Saturday, January 28, 2006

Deus Caritas Est

So, the rottweiler German Pope has produced his first encyclical on the themes of love and charity.

For some it’s a conservative “Table d’Hote” menu when they want, but presumably don’t really expect, the “a la Carte” version that will validate their own liberal views and/or lifestyle choices. Others complain that he didn’t tackle more philosophically challenging but relatively obscure theological subjects of church dogma. However, Hans Kung has given it a guarded welcome as a good start, while urging the Pope to go further.

Rome wasn’t burnt in a day, as Nero was apt to say, so there may well be further shifts in future encyclicals.

I’ve only read extracts and analysis published in the press, but it seems to be a promising start from a Pope who was painted by the media as an arch-conservative, cold but highly intelligent man. I also think it’s interesting that, rather than demonstrate his considerable intellectual muscle by tackling some intricate theological conundrum, he has chosen to go back to basics on themes, and in language, that are relevant to and can be understood by ordinary people, even if they won’t necessarily agree with his analysis and/or conclusions.

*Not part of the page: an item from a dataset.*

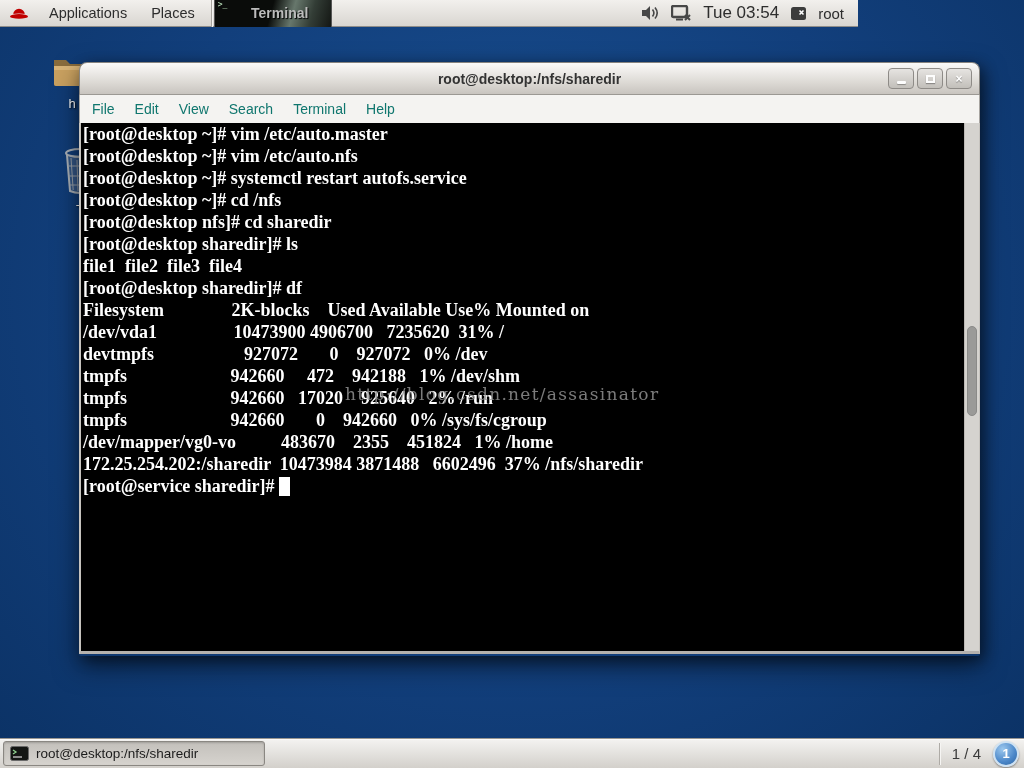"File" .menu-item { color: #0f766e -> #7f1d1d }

On the topic of sex he says “Eros (erotic love), reduced to pure ‘sex’, has become a commodity, a mere ’thing’ to be bought and sold, or rather, man himself becomes a commodity.” This is self-evidently true, you only have to consider the label “The Sex Industry” which is now in common use to describe prostitution, pornography, lap-dancing etc.etc..

This term has been promulgated by a media which owns and profits from the distribution of pornography and a by so-called liberal society which believes that there should be no restraints on personal freedom. By calling it an “industry”, those who benefit financially also seek to sanitise and normalise it in society and prevent the silent majority from bringing undue political pressure to bear in having it outlawed or overly regulated.

It’s widely accepted that many of the women involved are effectively enslaved, trafficked and traded across borders and between brothels and pimps, and that youngsters are groomed and abused almost routinely to sustain the conveyor belt of new flesh, but all this seems fairly irrelevant to much of society.

I propose a test: You should use the term “Sex Industry” if you are happy that your mother might work part time in a massage parlour, your wife or sister as a prostitute or an extra in porn movies, your daughter in a lap-dancing bar or with a web-cam installed in her bedroom. Substitute father, husband, brother, son where appropriate. If you consider these to be perfectly acceptable career choices for your nearest and dearest, then it genuinely is the “Sex Industry” to you.
However, if you’d hate to find them involved in any of the above, revert to calling a spade a spade. Please.

Footnote: Published as a letter in the Irish Independent.